*** Source data Section Begins ***
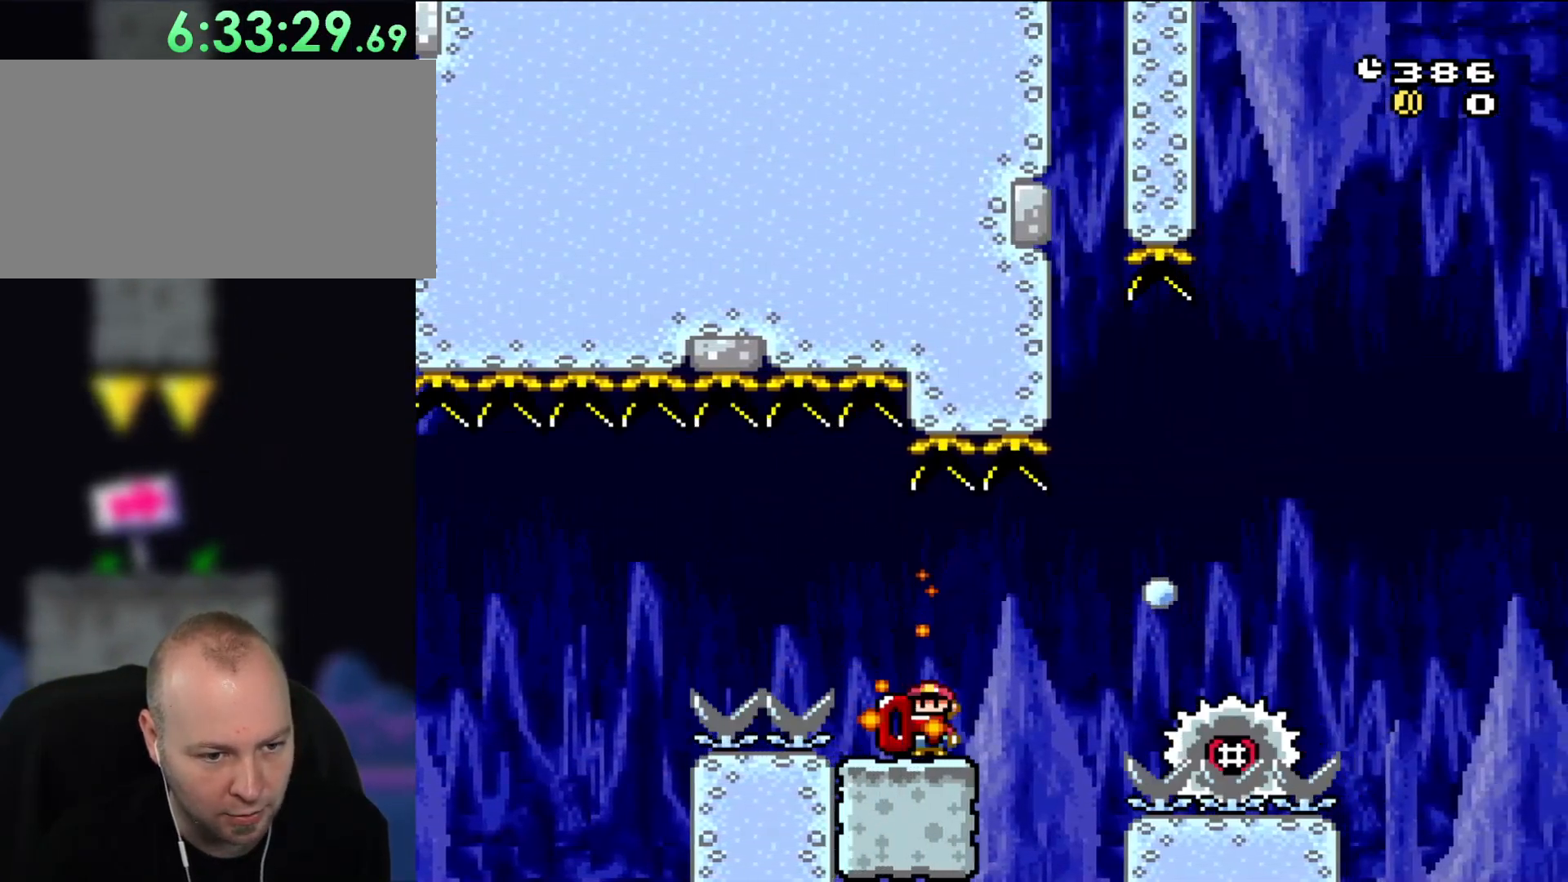
{"buttons": ["X", "DPAD_RIGHT"], "events": [[67, "DPAD_RIGHT", "down"], [100, "DPAD_UP", "down"], [150, "DPAD_UP", "up"], [183, "DPAD_RIGHT", "up"], [267, "DPAD_UP", "down"], [267, "X", "up"], [417, "DPAD_UP", "up"], [450, "DPAD_RIGHT", "down"], [450, "X", "down"]]}
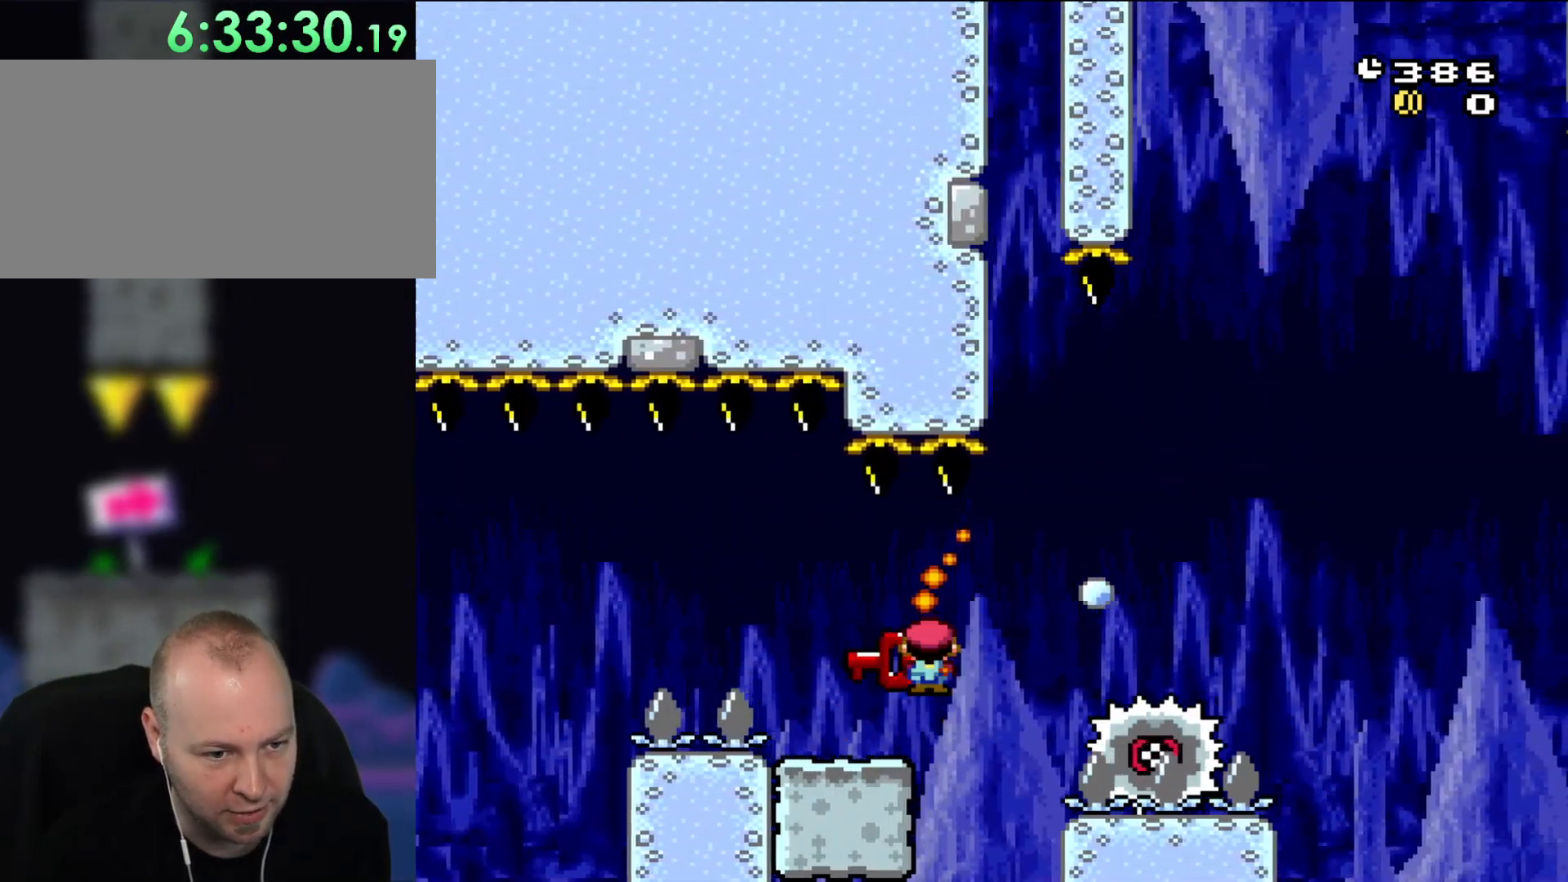
{"buttons": ["A", "X", "DPAD_RIGHT"], "events": [[50, "A", "down"], [150, "A", "up"], [283, "A", "down"], [417, "A", "up"], [483, "A", "down"]]}
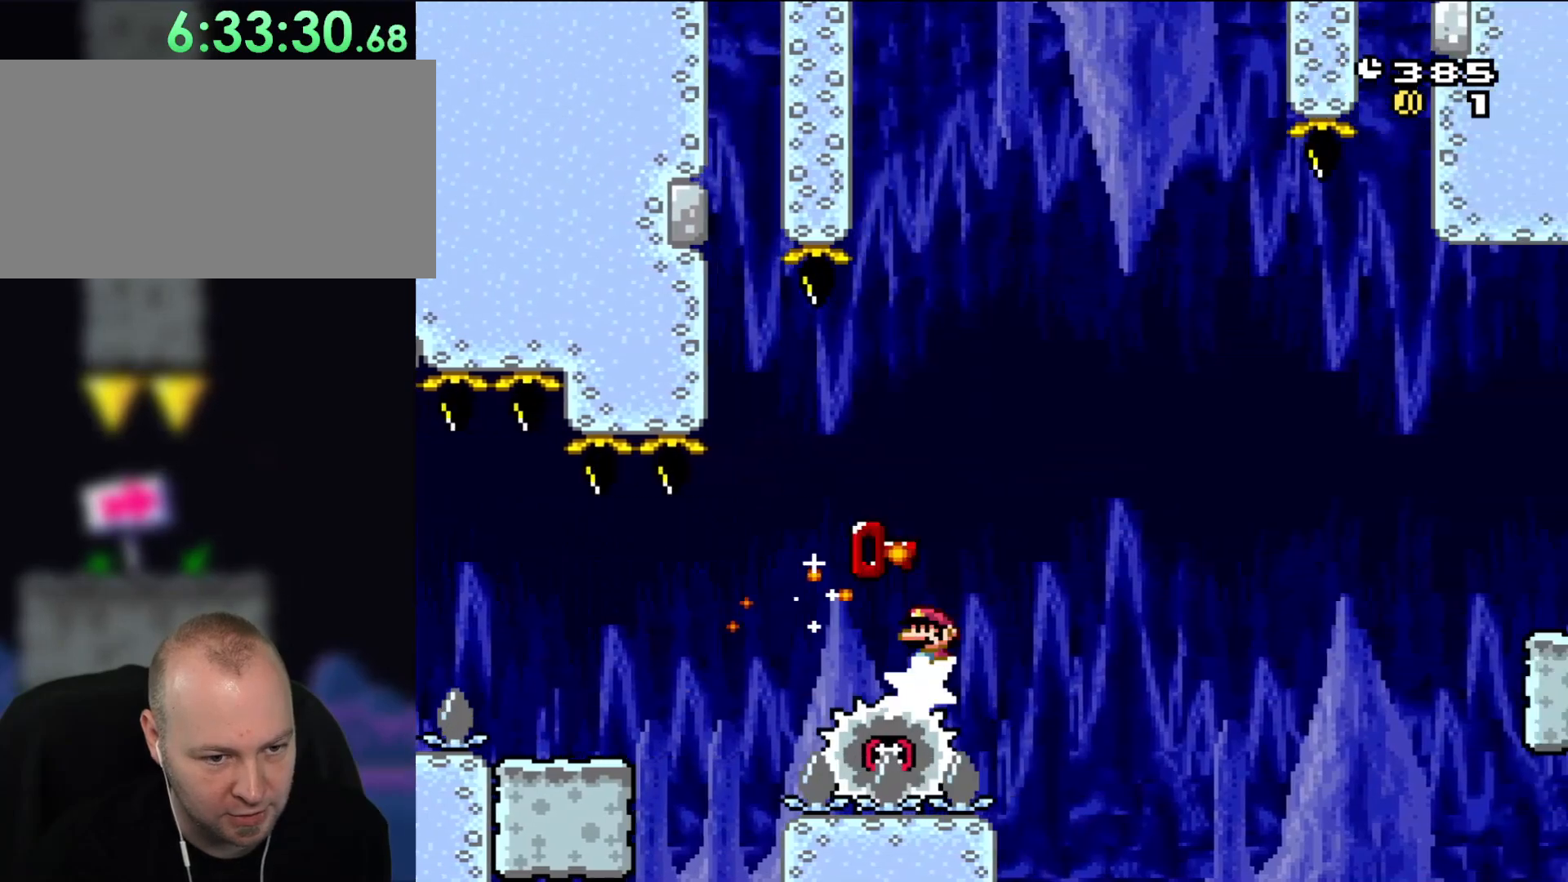
{"buttons": ["A", "X", "DPAD_RIGHT"], "events": [[17, "DPAD_UP", "down"], [67, "X", "up"], [183, "X", "down"], [217, "DPAD_RIGHT", "up"], [300, "DPAD_LEFT", "down"], [333, "DPAD_UP", "up"], [417, "DPAD_LEFT", "up"], [450, "DPAD_RIGHT", "down"]]}
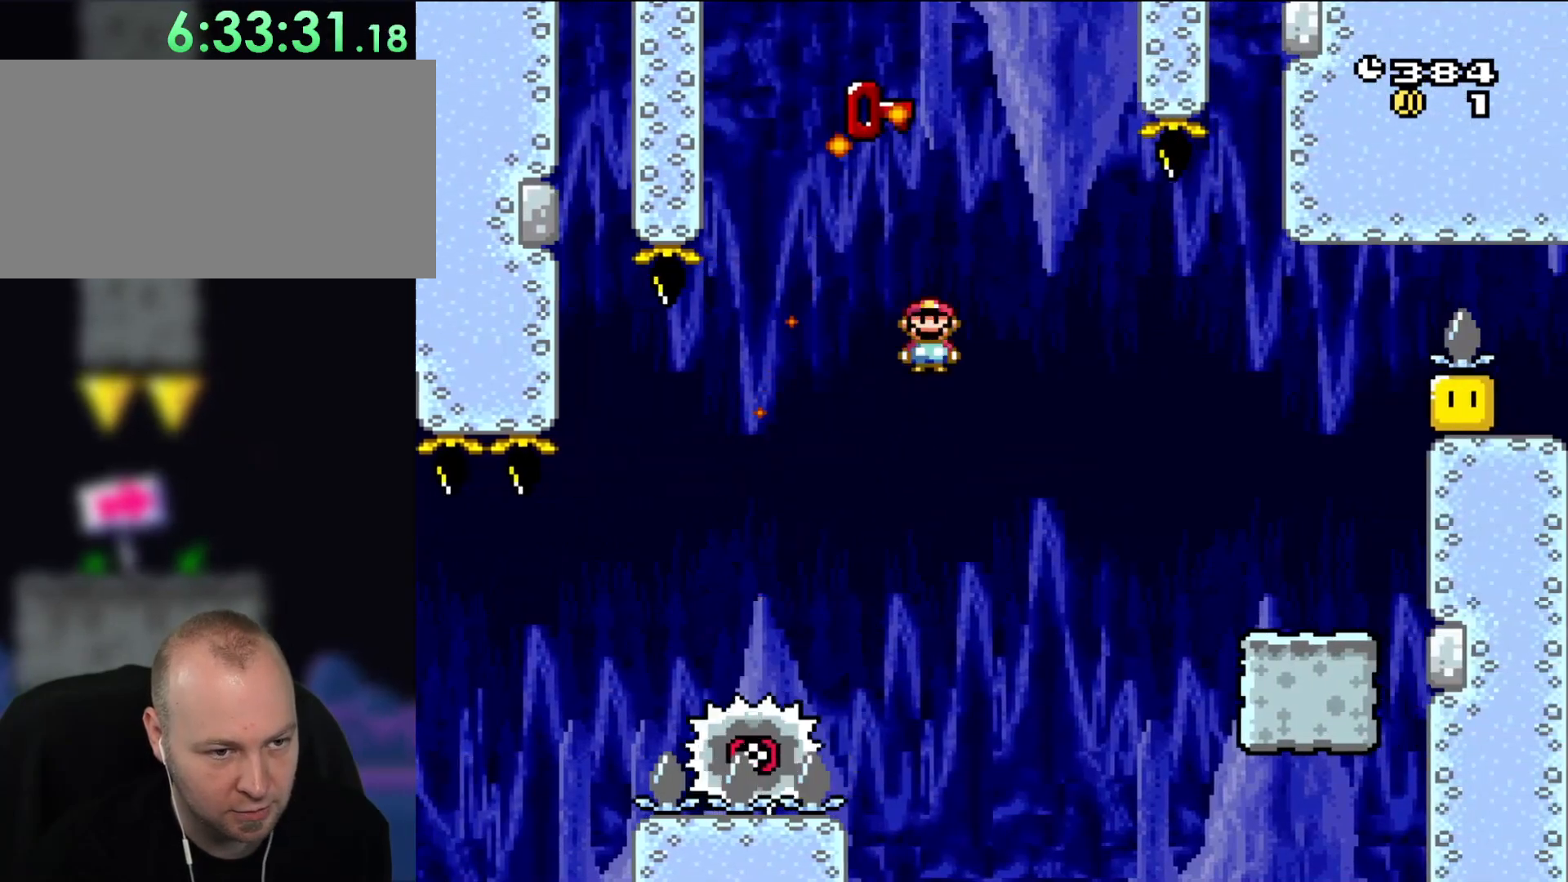
{"buttons": ["A", "X", "DPAD_UP"], "events": [[100, "DPAD_LEFT", "down"], [100, "DPAD_RIGHT", "up"], [450, "DPAD_UP", "down"], [483, "DPAD_LEFT", "up"]]}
*** Source data Section Ends ***
_What you need to do:_
In the copy, keep every line of the data above exactly and drop each picture.

_Result for this exercise:_
{"buttons": ["X", "DPAD_RIGHT"], "events": [[67, "DPAD_RIGHT", "down"], [100, "DPAD_UP", "down"], [150, "DPAD_UP", "up"], [183, "DPAD_RIGHT", "up"], [267, "DPAD_UP", "down"], [267, "X", "up"], [417, "DPAD_UP", "up"], [450, "DPAD_RIGHT", "down"], [450, "X", "down"]]}
{"buttons": ["A", "X", "DPAD_RIGHT"], "events": [[50, "A", "down"], [150, "A", "up"], [283, "A", "down"], [417, "A", "up"], [483, "A", "down"]]}
{"buttons": ["A", "X", "DPAD_RIGHT"], "events": [[17, "DPAD_UP", "down"], [67, "X", "up"], [183, "X", "down"], [217, "DPAD_RIGHT", "up"], [300, "DPAD_LEFT", "down"], [333, "DPAD_UP", "up"], [417, "DPAD_LEFT", "up"], [450, "DPAD_RIGHT", "down"]]}
{"buttons": ["A", "X", "DPAD_UP"], "events": [[100, "DPAD_LEFT", "down"], [100, "DPAD_RIGHT", "up"], [450, "DPAD_UP", "down"], [483, "DPAD_LEFT", "up"]]}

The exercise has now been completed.